*TEXT SEGMENT:*
=-=-=-=-=

[Date Prev][Date Next][Thread Prev][Thread Next][Date Index][Thread Index]

libraries and external charset detection (was: Re: well-formedness error)




At 19:29 04/06/16 -0400, Sam Ruby wrote:


As far as I know, NONE of the popular libraries, on all the popular platforms, and in all the popular languages, take RFC 3023 into consideration. Nor do they provide ANY mechanism for the caller to indicate the "Presence of External Encoding Information" [1].

The way the feed validator accomplishes this function is to actually open the stream, peek at the first few bytes, determine the declared encoding, and actually REPLACE the prolog if necessary to get these to match.

The way the RDF validator at http://www.w3.org/RDF/Validator/ does it is to look at headers and maybe the first few bytes of the actual document to determine the encoding, and then decodes the bytes stream and hands the document over to the parser as as stream of characters. The parser then doesn't look at the encoding pseudo-attribute anymore, because it already gets characters. This depends on using a language such as Java that makes a clear distinction between bytes and characters, and on using a parser that takes the document as a stream of characters.

=-=-=-=-=

*RECORDS SHOWN:*
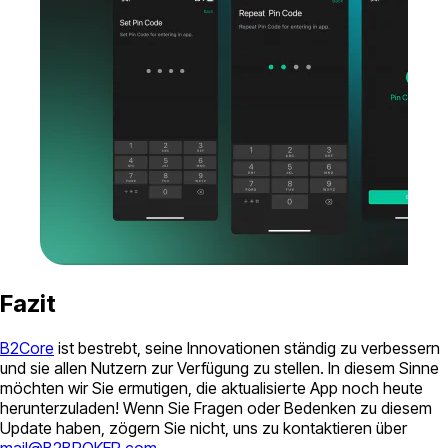
Fazit
B2Core
ist bestrebt, seine Innovationen ständig zu verbessern
und sie allen Nutzern zur Verfügung zu stellen. In diesem Sinne
möchten wir Sie ermutigen, die aktualisierte App noch heute
herunterzuladen! Wenn Sie Fragen oder Bedenken zu diesem
Update haben, zögern Sie nicht, uns zu kontaktieren über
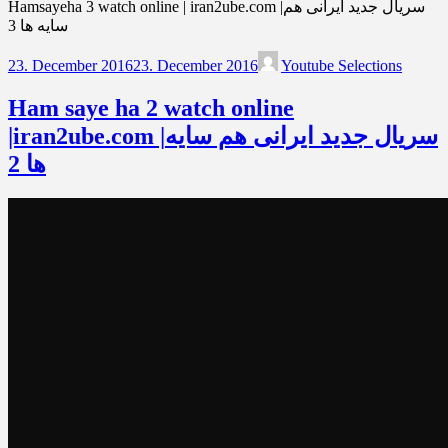
Hamsayeha 3 watch online | iran2ube.com |سریال جدید ایرانی هم
سایه ها 3
23. December 2016
23. December 2016
Youtube Selections
Ham saye ha 2 watch online
|iran2ube.com |سریال جدید ایرانی هم سایه
ها 2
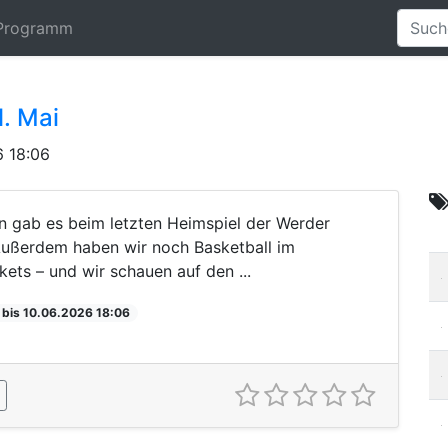
Programm
1. Mai
6 18:06
 gab es beim letzten Heimspiel der Werder
 Außerdem haben wir noch Basketball im
ts – und wir schauen auf den ...
 bis 10.06.2026 18:06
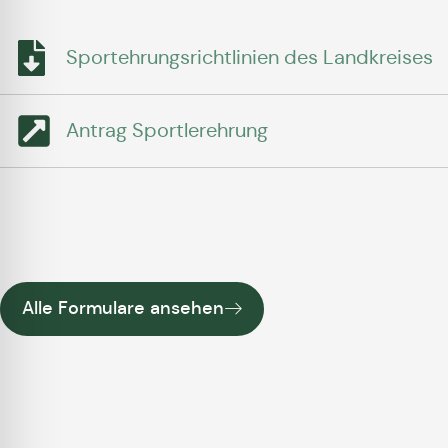
Sportehrungsrichtlinien des Landkreises
Antrag Sportlerehrung
Alle Formulare ansehen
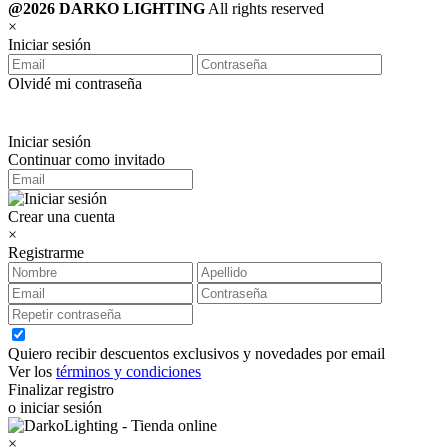
@2026 DARKO LIGHTING
All rights reserved
×
Iniciar sesión
Olvidé mi contraseña
Iniciar sesión
Continuar como invitado
Crear una cuenta
×
Registrarme
Quiero recibir descuentos exclusivos y novedades por email
Ver los
términos y condiciones
Finalizar registro
o iniciar sesión
×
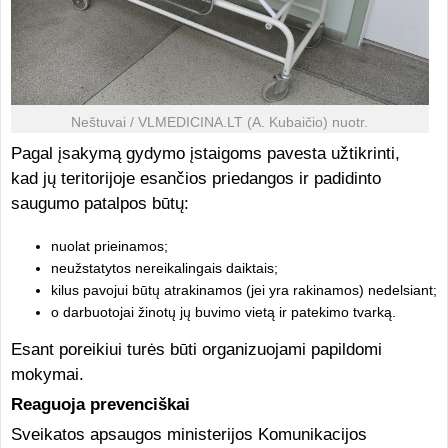
Neštuvai / VLMEDICINA.LT (A. Kubaičio) nuotr.
Pagal įsakymą gydymo įstaigoms pavesta užtikrinti,
kad jų teritorijoje esančios priedangos ir padidinto
saugumo patalpos būtų:
nuolat prieinamos;
neužstatytos nereikalingais daiktais;
kilus pavojui būtų atrakinamos (jei yra rakinamos) nedelsiant;
o darbuotojai žinotų jų buvimo vietą ir patekimo tvarką.
Esant poreikiui turės būti organizuojami papildomi
mokymai.
Reaguoja prevenciškai
Sveikatos apsaugos ministerijos Komunikacijos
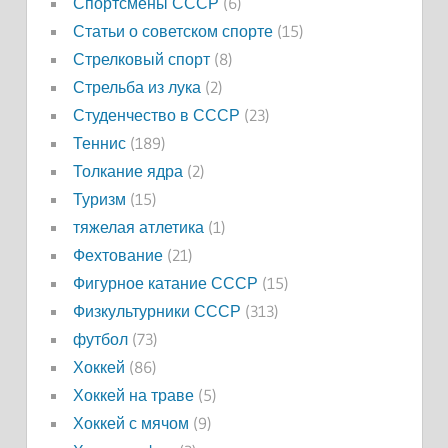
Спортсмены СССР
(6)
Статьи о советском спорте
(15)
Стрелковый спорт
(8)
Стрельба из лука
(2)
Студенчество в СССР
(23)
Теннис
(189)
Толкание ядра
(2)
Туризм
(15)
тяжелая атлетика
(1)
Фехтование
(21)
Фигурное катание СССР
(15)
Физкультурники СССР
(313)
футбол
(73)
Хоккей
(86)
Хоккей на траве
(5)
Хоккей с мячом
(9)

=-=-=-=-=

*TASK LIST:*
(1) Say whether each statement below agrees with the post on charset detection. Answer yes or no, and quote the words from the post that decide it.
(a) The feed validator replaces the prolog when needed so that the encodings match.
(b) In the RDF validator, the parser still checks the encoding pseudo-attribute after it receives characters.
(c) Popular libraries give the caller a way to indicate external encoding information.
(2) Write the next part of the post on charset detection, picking up after its final sentence.

*EXERCISE ANSWERS:*
(1)
(a) Yes: "actually REPLACE the prolog if necessary to get these to match."
(b) No: "The parser then doesn't look at the encoding pseudo-attribute anymore, because it already gets characters."
(c) No: "Nor do they provide ANY mechanism for the caller to indicate the "Presence of External Encoding Information" [1]."

(2)
Regards, Martin.

P.S.: The code is at http://dev.w3.org/cvsweb/java/classes/org/w3c/rdf/examples/ARPServlet.java
There is some similar code at
http://validator.w3.org/source/. You are free to reuse/copy/adapt it.



Perhaps somebody out there will know of one or more libraries that actually do provide such support or interface; and if so, I would be interested in hearing about it. But even if such occurs, this would not change the reality that the overwhelming majority of applications and libraries consider the XML prolog to be authoritative.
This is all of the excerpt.